Segundo o agrônomo Edson Cadore o sistema agroecológico pode ser favorável para enfrentar eventos climáticos extremos como a seca deste início de ano no sul do Brasil.
“Os sistemas produtivos de base ecológica estão mais próximos das leis da natureza e seguem princípios com maior sustentabilidade em períodos climáticos extremos cada vez mais frequentes. Esses sistemas estão mais de acordo com o ciclo das águas e a manutenção da fertilidade do solo”, explica.
O agrônomo pontua que a principal diferença entre o arroz convencional e o orgânico é que esse último devolve à sociedade um alimento saudável, além dos benefícios sociais, ambientais e econômicos. Ele também relata que os assentados investem em pesquisas para melhoria no manejo do arroz agroecológico com parcerias com entidades e universidades.
“A agroecologia já apresenta na sua matriz tecnológica a produtividade e o manejo necessários para a produção de alimentos de qualidade que precisam ser estudados e pesquisados cada vez mais para aumentar a escala de oferta.”
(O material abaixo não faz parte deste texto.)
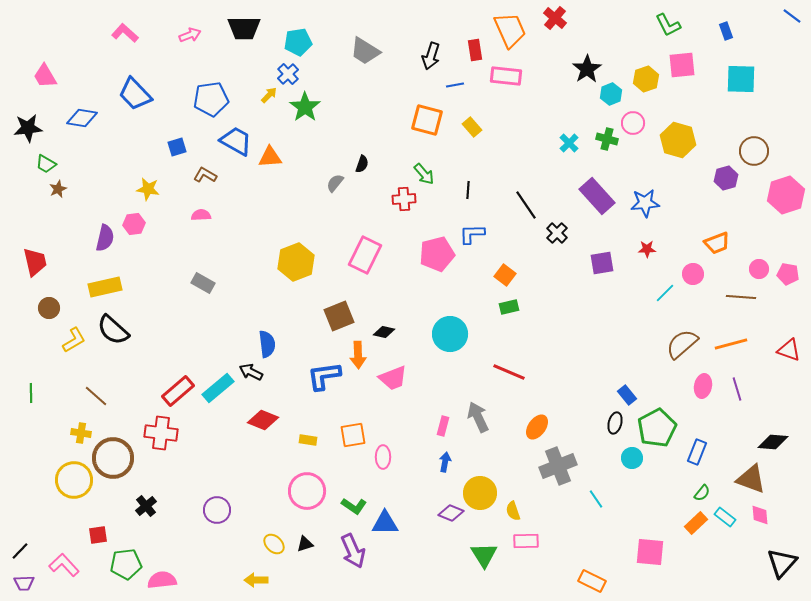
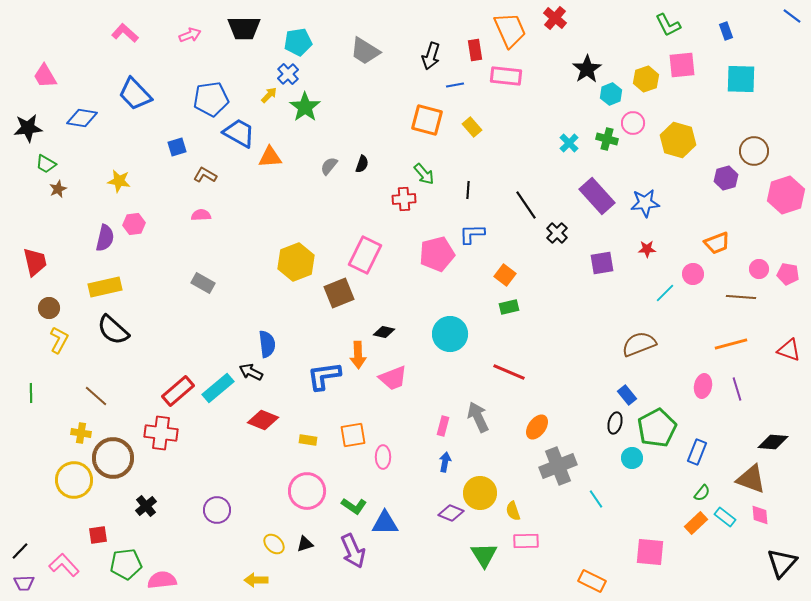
blue trapezoid at (236, 141): moved 3 px right, 8 px up
gray semicircle at (335, 183): moved 6 px left, 17 px up
yellow star at (148, 189): moved 29 px left, 8 px up
brown square at (339, 316): moved 23 px up
yellow L-shape at (74, 340): moved 15 px left; rotated 32 degrees counterclockwise
brown semicircle at (682, 344): moved 43 px left; rotated 20 degrees clockwise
Os assentados do Rio Grande do Sul produzem arroz orgânico há mais de vinte anos. Com o fim das políticas para a agricultura familiar, os desafios da comercialização também aumentaram.
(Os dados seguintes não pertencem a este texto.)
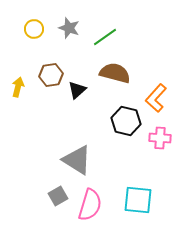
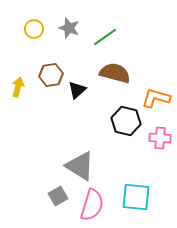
orange L-shape: rotated 64 degrees clockwise
gray triangle: moved 3 px right, 6 px down
cyan square: moved 2 px left, 3 px up
pink semicircle: moved 2 px right
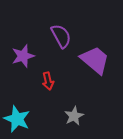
“Com o fim do programa da aquisição de alimentos pela Companhia Nacional de Abastecimento (Conab) e também o fim dos programas PNAE e PAA, o que tem restado é comercializar no mercado normal, feiras livres e nos Armazéns do Campo. E neste último período algumas prefeituras que estão voltando às atividades estão voltando a adquirir os alimentos para merenda escolar. Porém tudo isso tem impedido de comercializar grande parte da produção do nosso arroz orgânico”, explica o agricultor.
O cultivo principal é de arroz orgânico nas variedades agulhinha e cateto, principal item da cesta básica dos brasileiros. Segundo ele, a alta dos insumos orgânicos têm acompanhado a inflação e subiu 300% também, o que tem prejudicado os agricultores.
Solidariedade e cooperativismo
Nascido e criado na roça, Mulinari tem 58 anos e planta arroz no assentamento Integração Gaúcha, em Eldorado do Sul. Ele acompanha a produção do grão desde 1989 e compõe o grupo gestor do arroz agroecológico através da cooperativa. O modelo agroecológico, segundo Mulinari, é antagônico ao do agronegócio.
“O MST e a Reforma Agrária Popular ela anda na contramão da prática perversa do agronegócio. Enquanto o agronegócio envenena as pessoas e agride a natureza, o MST anda na contramão com esse projeto alternativo onde as pessoas, a vida, o meio ambiente está acima do lucro.
Enquanto os preços dos alimentos dispararam durante a pandemia, o MST comercializou o arroz a preço justo e realizou ações solidárias para que o alimento chegasse em quem mais precisava dele.
“Esta prática da solidariedade onde nossos produtos têm chegado em grandes partes em grande volume das periferias da cidade é onde o povo está desolado e tem voltado o mapa da fome e da miséria, temos dado esse suporte com o nosso produto limpo de veneno”, comemora Mulinari.